Records supplied:
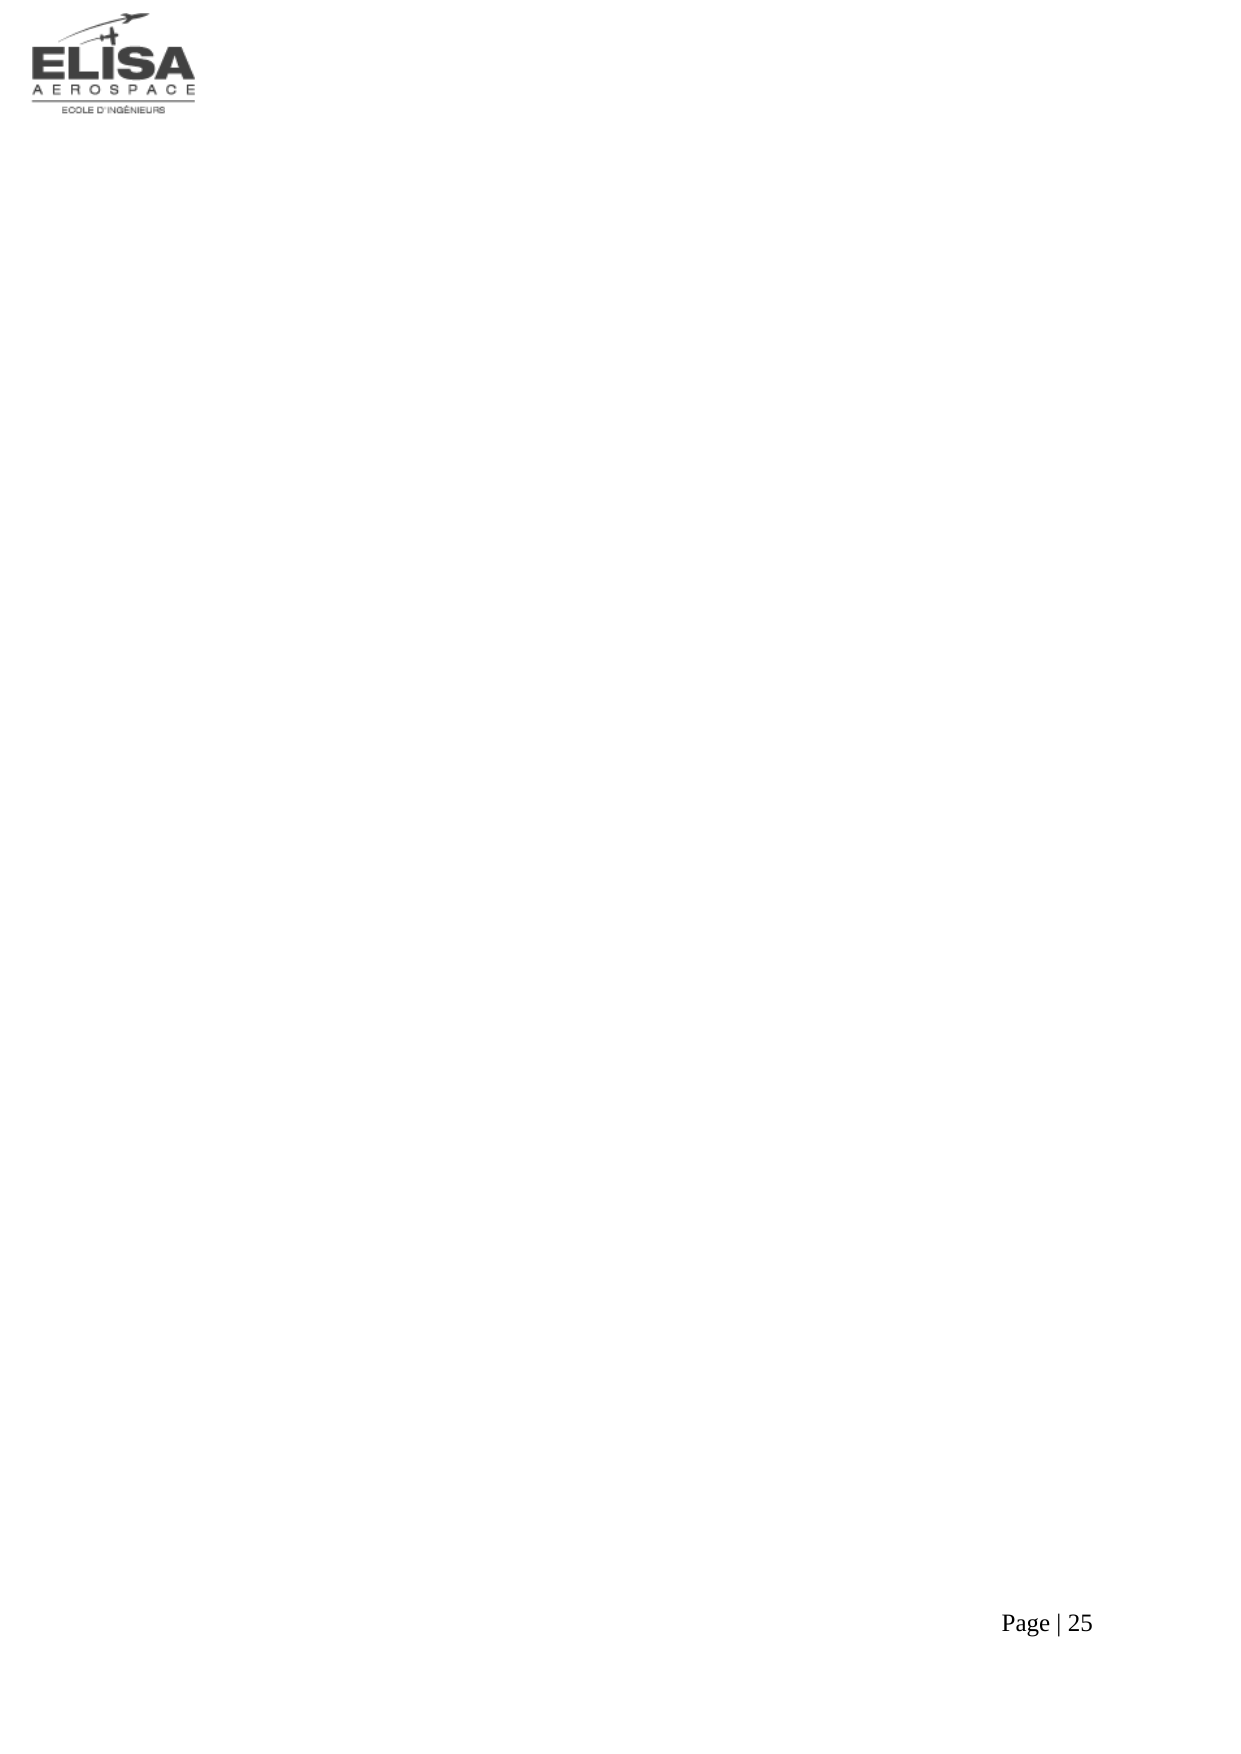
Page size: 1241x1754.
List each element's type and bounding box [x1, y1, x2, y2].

picture [22, 12, 203, 116]
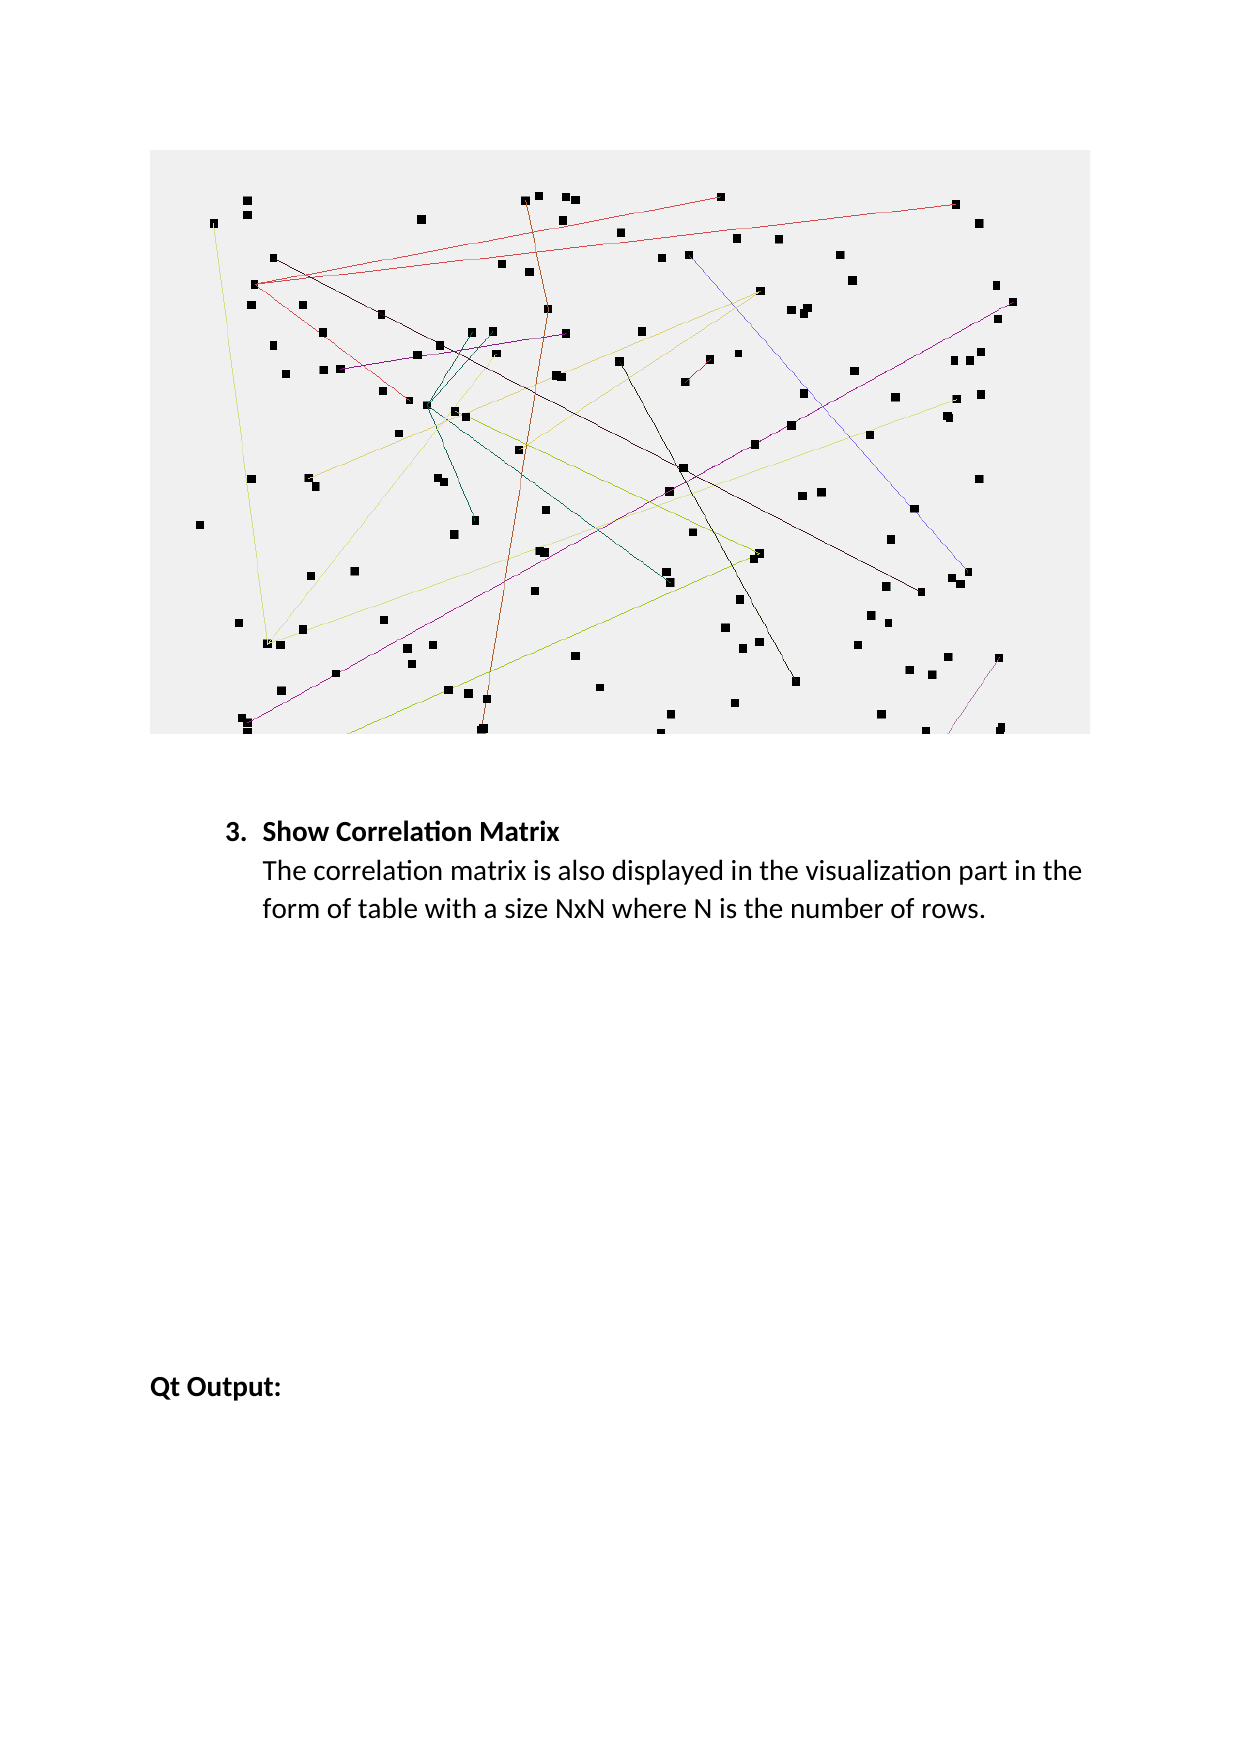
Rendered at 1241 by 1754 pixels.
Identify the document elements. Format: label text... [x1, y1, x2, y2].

text Qt Output: [150, 1368, 1090, 1403]
list Show Correlation Matrix [225, 813, 1090, 849]
list The correlation matrix is also displayed in the visualization part in the form of table with a size NxN where N is the number of rows. [262, 852, 1090, 926]
picture [150, 150, 1091, 734]
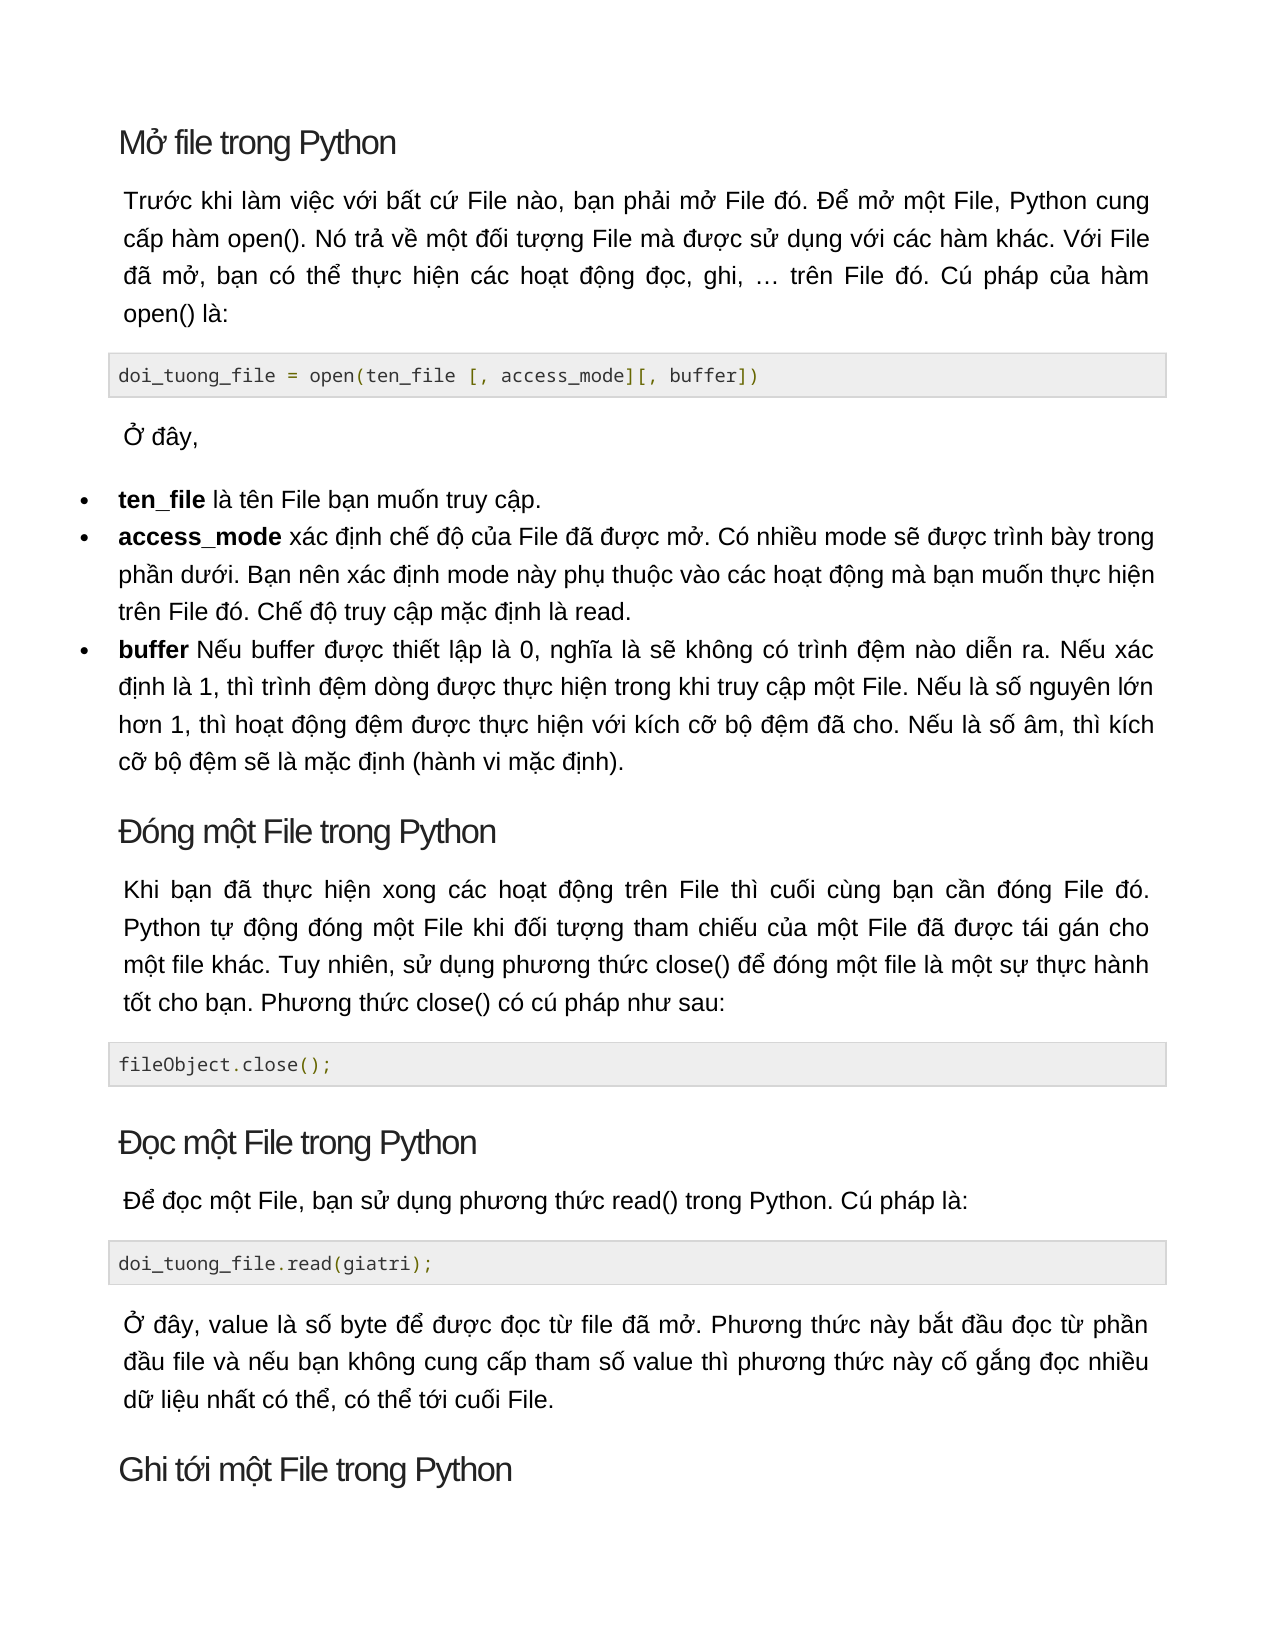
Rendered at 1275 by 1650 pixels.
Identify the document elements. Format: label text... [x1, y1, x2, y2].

list access_mode xác định chế độ của File đã được mở. Có nhiều mode sẽ được trình bày trong phần dưới. Bạn nên xác định mode này phụ thuộc vào các hoạt động mà bạn muốn thực hiện trên File đó. Chế độ truy cập mặc định là read. [81, 513, 1157, 626]
subtitle Đóng một File trong Python [118, 807, 1152, 851]
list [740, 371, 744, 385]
text Khi bạn đã thực hiện xong các hoạt động trên File thì cuối cùng bạn cần đóng File đó. Python tự động đóng một File khi đối tượng tham chiếu của một File đã được tái gán cho một file khác. Tuy nhiên, sử dụng phương thức close() để đóng một file là một sự thực hành tốt cho bạn. Phương thức close() có cú pháp như sau: [123, 867, 1152, 1017]
text fileObject.close(); [110, 1043, 1165, 1085]
text Để đọc một File, bạn sử dụng phương thức read() trong Python. Cú pháp là: [123, 1177, 1152, 1215]
list buffer Nếu buffer được thiết lập là 0, nghĩa là sẽ không có trình đệm nào diễn ra. Nếu xác định là 1, thì trình đệm dòng được thực hiện trong khi truy cập một File. Nếu là số nguyên lớn hơn 1, thì hoạt động đệm được thực hiện với kích cỡ bộ đệm đã cho. Nếu là số âm, thì kích cỡ bộ đệm sẽ là mặc định (hành vi mặc định). [81, 626, 1157, 776]
text Ở đây, value là số byte để được đọc từ file đã mở. Phương thức này bắt đầu đọc từ phần đầu file và nếu bạn không cung cấp tham số value thì phương thức này cố gắng đọc nhiều dữ liệu nhất có thể, có thể tới cuối File. [123, 1301, 1152, 1413]
subtitle Mở file trong Python [118, 118, 1152, 162]
text doi_tuong_file.read(giatri); [110, 1242, 1165, 1284]
text doi_tuong_file = open(ten_file [, access_mode][, buffer]) [110, 354, 1165, 396]
subtitle Đọc một File trong Python [118, 1118, 1152, 1162]
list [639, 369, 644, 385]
text Trước khi làm việc với bất cứ File nào, bạn phải mở File đó. Để mở một File, Python cung cấp hàm open(). Nó trả về một đối tượng File mà được sử dụng với các hàm khác. Với File đã mở, bạn có thể thực hiện các hoạt động đọc, ghi, … trên File đó. Cú pháp của hàm open() là: [123, 177, 1152, 327]
subtitle Ghi tới một File trong Python [118, 1445, 1152, 1488]
list ten_file là tên File bạn muốn truy cập. [81, 476, 1157, 513]
text Ở đây, [123, 413, 1152, 451]
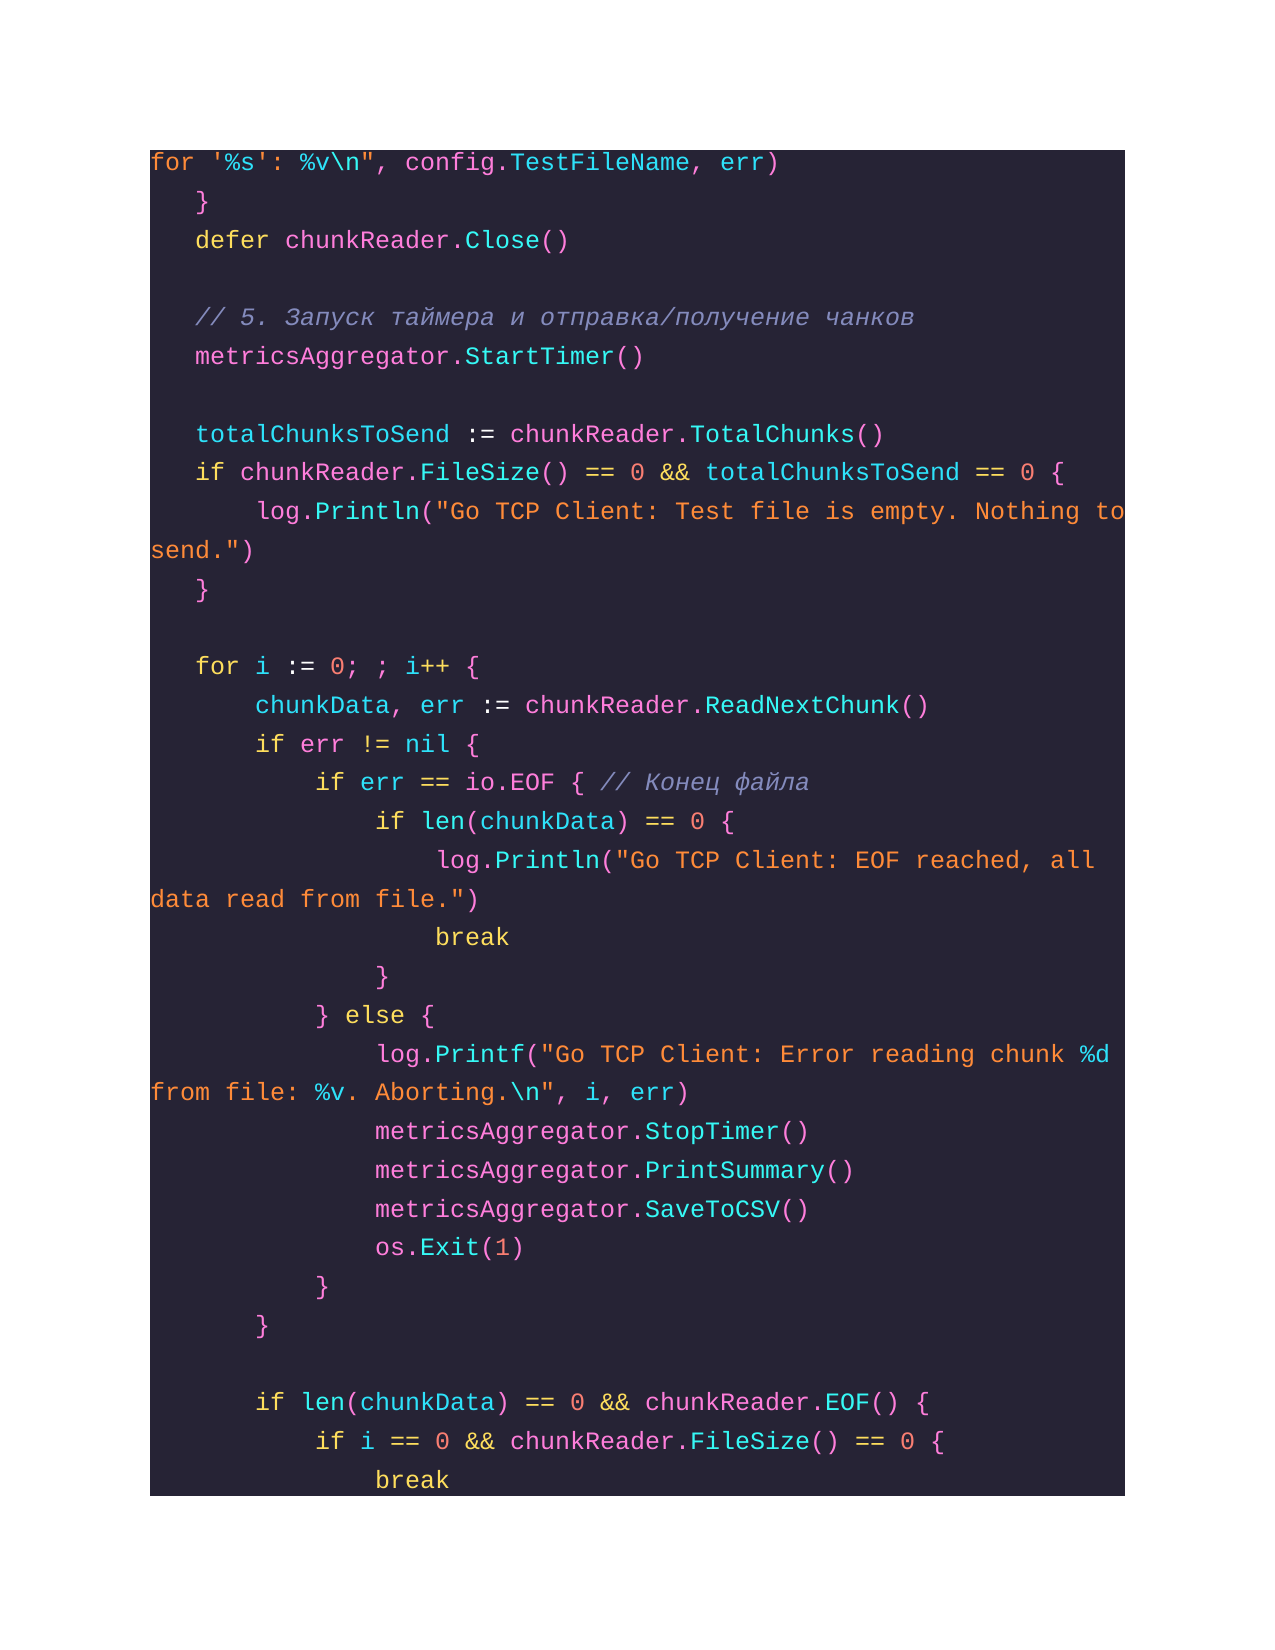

Assignment: Leaving out the images, repeat the listing above exactly.

Task answer:
Page size: 1241x1754.
List each element's type and bounding box [x1, y1, x2, y2].

picture [22, 12, 203, 116]
Rendered at 1241 by 1754 pixels.
Identify the document elements. Format: label text... [x1, y1, x2, y2].

text Qt Output: [150, 1368, 1090, 1403]
list Show Correlation Matrix [225, 813, 1090, 849]
list The correlation matrix is also displayed in the visualization part in the form of table with a size NxN where N is the number of rows. [262, 852, 1090, 926]
picture [150, 150, 1091, 734]
Rendered at 1275 by 1650 pixels.
Identify the document elements. Format: label text... [x1, y1, x2, y2].

list access_mode xác định chế độ của File đã được mở. Có nhiều mode sẽ được trình bày trong phần dưới. Bạn nên xác định mode này phụ thuộc vào các hoạt động mà bạn muốn thực hiện trên File đó. Chế độ truy cập mặc định là read. [81, 513, 1157, 626]
subtitle Đóng một File trong Python [118, 807, 1152, 851]
list [740, 371, 744, 385]
text Khi bạn đã thực hiện xong các hoạt động trên File thì cuối cùng bạn cần đóng File đó. Python tự động đóng một File khi đối tượng tham chiếu của một File đã được tái gán cho một file khác. Tuy nhiên, sử dụng phương thức close() để đóng một file là một sự thực hành tốt cho bạn. Phương thức close() có cú pháp như sau: [123, 867, 1152, 1017]
text fileObject.close(); [110, 1043, 1165, 1085]
text Để đọc một File, bạn sử dụng phương thức read() trong Python. Cú pháp là: [123, 1177, 1152, 1215]
list buffer Nếu buffer được thiết lập là 0, nghĩa là sẽ không có trình đệm nào diễn ra. Nếu xác định là 1, thì trình đệm dòng được thực hiện trong khi truy cập một File. Nếu là số nguyên lớn hơn 1, thì hoạt động đệm được thực hiện với kích cỡ bộ đệm đã cho. Nếu là số âm, thì kích cỡ bộ đệm sẽ là mặc định (hành vi mặc định). [81, 626, 1157, 776]
text Ở đây, value là số byte để được đọc từ file đã mở. Phương thức này bắt đầu đọc từ phần đầu file và nếu bạn không cung cấp tham số value thì phương thức này cố gắng đọc nhiều dữ liệu nhất có thể, có thể tới cuối File. [123, 1301, 1152, 1413]
subtitle Mở file trong Python [118, 118, 1152, 162]
text doi_tuong_file.read(giatri); [110, 1242, 1165, 1284]
text doi_tuong_file = open(ten_file [, access_mode][, buffer]) [110, 354, 1165, 396]
subtitle Đọc một File trong Python [118, 1118, 1152, 1162]
list [639, 369, 644, 385]
text Trước khi làm việc với bất cứ File nào, bạn phải mở File đó. Để mở một File, Python cung cấp hàm open(). Nó trả về một đối tượng File mà được sử dụng với các hàm khác. Với File đã mở, bạn có thể thực hiện các hoạt động đọc, ghi, … trên File đó. Cú pháp của hàm open() là: [123, 177, 1152, 327]
subtitle Ghi tới một File trong Python [118, 1445, 1152, 1488]
list ten_file là tên File bạn muốn truy cập. [81, 476, 1157, 513]
text Ở đây, [123, 413, 1152, 451]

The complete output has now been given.